How Anna combines model judgment with real math

There's one tactical capability that lives in Anna and doesn't have a real equivalent in Hex Magic — or in any notebook tool — yet.

Hex Magic helps an analyst write SQL or Python faster. Useful, but the LLM stays outside the data. It generates the code; the code processes the rows.

Anna's =AI() formula puts LLM judgment directly inside the data pipeline as a column transform.

Concrete example. You have 8,000 customer-support tickets. The question is whether sentiment correlates with retention. The first half of the analysis is per-row judgment: read each ticket, classify it as positive, negative, or neutral. The second half is deterministic math: join sentiment to retention outcomes, compute the rate per cohort, test the difference.

In Hex, an analyst writes a loop that calls the LLM row by row, handles retries, caches results, and writes a new column back to the dataset. It works. It's also plumbing the analyst now owns forever.

In Anna, that step is a formula: =AI("classify sentiment of {message}", "positive/negative/neutral"). Anna handles the batching, the retries, the caching, and the cost accounting. The next step — the cohort math — is real computation against the result. One workflow, both phases, no glue code.

LLM-as-column for judgment. Code-as-aggregator for math. That combination is what =AI() unlocks.

When teams use both

The honest answer is that some teams run both tools and they don't conflict.

A data team uses Hex for deep modelling, custom forecasting, and the production reporting the analyst owns. They use Anna for the operator-facing reports their internal stakeholders actually open — the marketing lead asking about campaign ROI, the CEO asking about pipeline health, the support manager asking about ticket trends.

A marketing agency uses Hex for client governance work that needs a documented methodology. They use Anna for the fast, repeatable reports — weekly competitor analysis, comment-trend reads on a client's recent launch, social-data summaries — that don't need a senior analyst's hours.

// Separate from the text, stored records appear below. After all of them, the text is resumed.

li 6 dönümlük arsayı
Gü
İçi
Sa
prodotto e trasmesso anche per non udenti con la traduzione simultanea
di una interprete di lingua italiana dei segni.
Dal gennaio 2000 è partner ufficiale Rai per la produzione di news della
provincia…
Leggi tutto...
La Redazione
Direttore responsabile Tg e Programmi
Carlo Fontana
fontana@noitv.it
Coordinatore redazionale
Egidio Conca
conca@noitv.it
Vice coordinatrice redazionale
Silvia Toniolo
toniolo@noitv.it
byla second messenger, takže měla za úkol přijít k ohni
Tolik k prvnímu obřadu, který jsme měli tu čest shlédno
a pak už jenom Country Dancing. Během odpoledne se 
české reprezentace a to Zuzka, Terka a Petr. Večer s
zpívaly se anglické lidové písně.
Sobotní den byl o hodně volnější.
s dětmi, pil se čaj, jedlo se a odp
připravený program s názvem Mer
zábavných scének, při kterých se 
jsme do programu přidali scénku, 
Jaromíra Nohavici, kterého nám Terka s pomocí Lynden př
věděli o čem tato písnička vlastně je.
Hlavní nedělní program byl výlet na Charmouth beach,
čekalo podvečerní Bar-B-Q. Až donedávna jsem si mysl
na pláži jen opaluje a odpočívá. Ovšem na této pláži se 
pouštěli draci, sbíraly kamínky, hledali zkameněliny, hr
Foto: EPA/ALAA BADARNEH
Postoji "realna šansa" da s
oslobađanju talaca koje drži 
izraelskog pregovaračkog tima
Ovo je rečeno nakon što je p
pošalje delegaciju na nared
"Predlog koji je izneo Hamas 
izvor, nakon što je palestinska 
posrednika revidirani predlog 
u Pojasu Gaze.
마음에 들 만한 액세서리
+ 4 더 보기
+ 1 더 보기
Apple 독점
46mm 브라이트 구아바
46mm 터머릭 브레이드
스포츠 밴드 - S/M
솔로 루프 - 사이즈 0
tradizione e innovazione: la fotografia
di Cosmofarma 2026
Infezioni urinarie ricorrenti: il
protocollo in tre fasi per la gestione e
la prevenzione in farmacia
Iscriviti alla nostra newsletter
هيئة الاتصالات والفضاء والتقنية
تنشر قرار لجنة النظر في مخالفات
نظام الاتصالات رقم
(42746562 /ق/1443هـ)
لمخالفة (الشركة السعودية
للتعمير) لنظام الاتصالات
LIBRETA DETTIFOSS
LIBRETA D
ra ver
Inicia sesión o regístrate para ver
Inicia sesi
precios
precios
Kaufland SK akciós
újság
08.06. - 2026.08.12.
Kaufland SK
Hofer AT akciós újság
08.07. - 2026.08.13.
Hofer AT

A founder uses Anna day to day through Series A. At Series B, they hire a head of data who brings Hex with them. Anna keeps serving the operator workflow; Hex serves the new data function. Both stay.

Hex notebooks for
Ad-hoc exploration
Custom modelling, governance
Anna for
Recurring analysis
Weekly retention, payback, comments
Both for
A real data team
Plus an analyst-for-everyone-else

A note on intelligence

Hex Magic and Anna both use frontier LLMs. The intelligence is the same intelligence. What differs is where the LLM sits in the workflow — helping a human do the work, or doing the work — and what shape the output takes when it lands.

That's the choice you're making. Not which one is smarter. Which one fits the person who needs the answer.

Frequently asked questions

Does Anna replace our data team?

No. If you have an analyst who lives in Hex and ships notebooks your team trusts, keep both. Anna fills the gap for the operators around that analyst — the marketing lead, the founder, the support manager — who currently wait in a queue for a question that doesn't really need a senior analyst's time.

Can Anna write SQL like Hex Magic?

Anna writes and runs SQL when the analysis calls for it, against live integrations and warehouses. The difference is that you don't see the SQL unless you ask. The output is the report, not the code. For an operator that's the point; for an analyst auditing the work, the methodology and queries are available on request.

Why use Anna if I already have Hex?

For operator-facing reports your non-technical stakeholders actually read. For social-data and competitor analysis where the data lives outside the warehouse. For recurring questions across live integrations that don't justify another analyst hour. Some teams use both, and the boundary draws itself: Hex for the data team's work, Anna for everyone else's questions.

Is Anna a workspace?

Yes. Different shape from Hex's notebook workspace, though. Anna's workspace is organised around reports and projects — the artefacts an operator ships and shares — not around notebook cells. The unit of work is the answered question, with the data, the analysis, and the writeup attached.